KUOW Photo/Gil Aegerter

Advocates for the homeless have welcomed Seattle’s new tent cities and RV parking for homeless people. But they condemn the ongoing sweeps of illegal campsites. Mayor Ed Murray said Tuesday's shootings in a homeless encampment only reinforced the need to move people out of them.

TRANSCRIPT:

Seattle Mayor Ed Murray had just given a televised speech on Seattle’s homelessness crisis when he got the news of five people shot in the encampment known as the Jungle.

Murray: “I was told within seconds of walking away from the cameras that the shooting had happened. It felt like someone had just kicked me in the head.”

Murray said the city can’t sanction people living in such an unsafe place.

Murray: “That area needs to be secured.”

And Murray said more people are now leaving those camps in response to outreach.

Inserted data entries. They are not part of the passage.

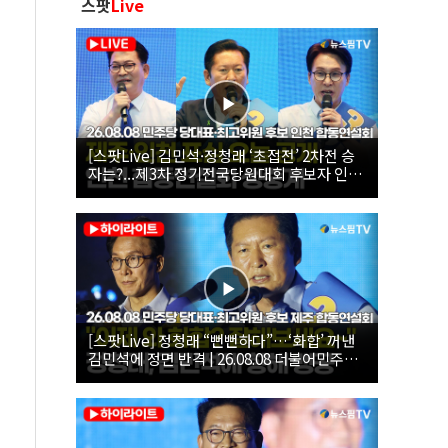
스팟
Live
[스팟Live] 김민석·정청래 ‘초접전’ 2차전 승
자는?...제3차 정기전국당원대회 후보자 인천
합동연설회 생중계 | 26.08.08
[스팟Live] 정청래 “뻔뻔하다”…‘화합’ 꺼낸
김민석에 정면 반격 | 26.08.08 더불어민주당
당대표·최고위원 후보 제주 합동연설회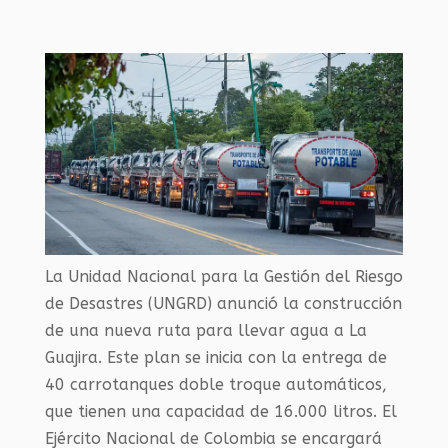
La Unidad Nacional para la Gestión del Riesgo
de Desastres (UNGRD) anunció la construcción
de una nueva ruta para llevar agua a La
Guajira. Este plan se inicia con la entrega de
40 carrotanques doble troque automáticos,
que tienen una capacidad de 16.000 litros. El
Ejército Nacional de Colombia se encargará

Murray: “Our data is not the best data in the world, but generally we’ve moved from 5 percent agreeing to 40 percent agreeing. Usually you have to go more than once.”

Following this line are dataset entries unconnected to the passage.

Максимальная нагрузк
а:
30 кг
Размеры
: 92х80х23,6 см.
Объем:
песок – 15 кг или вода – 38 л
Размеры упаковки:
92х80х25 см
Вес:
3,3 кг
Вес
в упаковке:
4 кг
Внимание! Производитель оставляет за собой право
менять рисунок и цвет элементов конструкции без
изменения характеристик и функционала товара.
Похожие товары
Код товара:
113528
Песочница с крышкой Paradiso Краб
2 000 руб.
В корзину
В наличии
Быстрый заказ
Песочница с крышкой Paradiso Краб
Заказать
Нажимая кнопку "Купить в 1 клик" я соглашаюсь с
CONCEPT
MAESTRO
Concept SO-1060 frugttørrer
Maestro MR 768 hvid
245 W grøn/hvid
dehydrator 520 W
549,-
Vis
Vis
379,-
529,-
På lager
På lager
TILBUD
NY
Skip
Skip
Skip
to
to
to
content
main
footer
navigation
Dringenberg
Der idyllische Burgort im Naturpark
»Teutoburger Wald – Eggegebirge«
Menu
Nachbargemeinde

The ACLU and advocates for the homeless have called on Seattle to suspend its sweeps of homeless encampments, which have increased in the past year.

Alison Eisinger heads the Seattle/King County Coalition on Homelessness.

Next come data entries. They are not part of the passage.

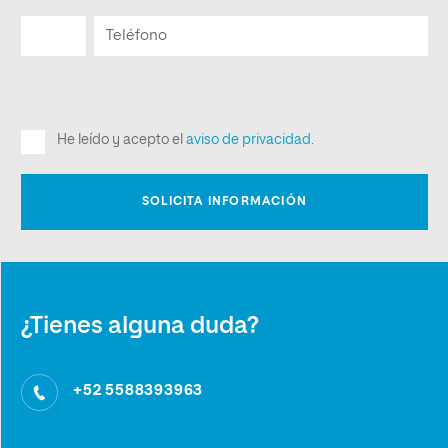
¿Tienes alguna duda?
+52 5588393963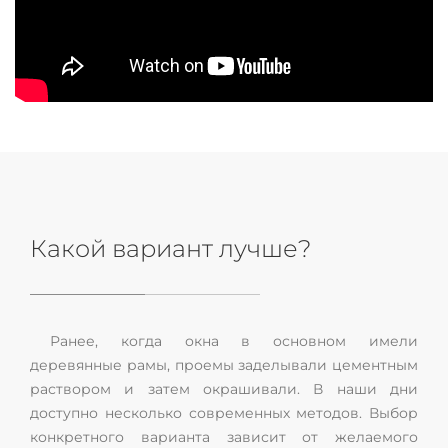
Какой вариант лучше?
Ранее, когда окна в основном имели
деревянные рамы, проемы заделывали цементным
раствором и затем окрашивали. В наши дни
доступно несколько современных методов. Выбор
конкретного варианта зависит от желаемого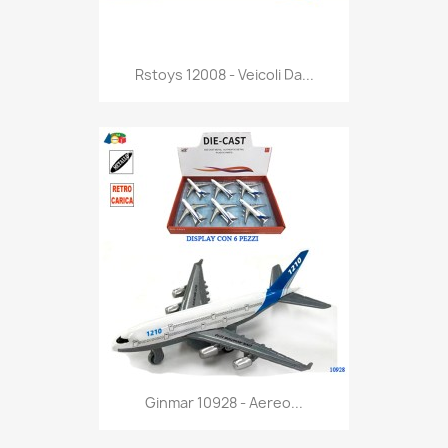
Anteprima

Rstoys 12008 - Veicoli Da...
Anteprima

Ginmar 10928 - Aereo...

Eisinger: “What’s hard to understand is what purpose is served by telling people that they can’t be in a certain location. That in and of itself doesn’t help people.”

She said people are being traumatized by the cleanups and there isn’t enough room for them in shelters anyway. At the same time she applauds Seattle’s efforts to create more legal tent camping and RV parking, as it’s doing in the Ballard neighborhood.

Residents there are divided. Doug Dixon with Pacific Fishermen Shipyard said the city project should be an improvement to what he’s been seeing in Ballard’s industrial zones.

Dixon: “It was a free-for-all encampment of homeless and indigents that were very into loud music, drinking early in the morning, and doing a lot of drugs -- a lot of needles on the ground.”

Dixon said he trusts the city to put an end to that. Two “safe lots” for RVs should open by the end of February.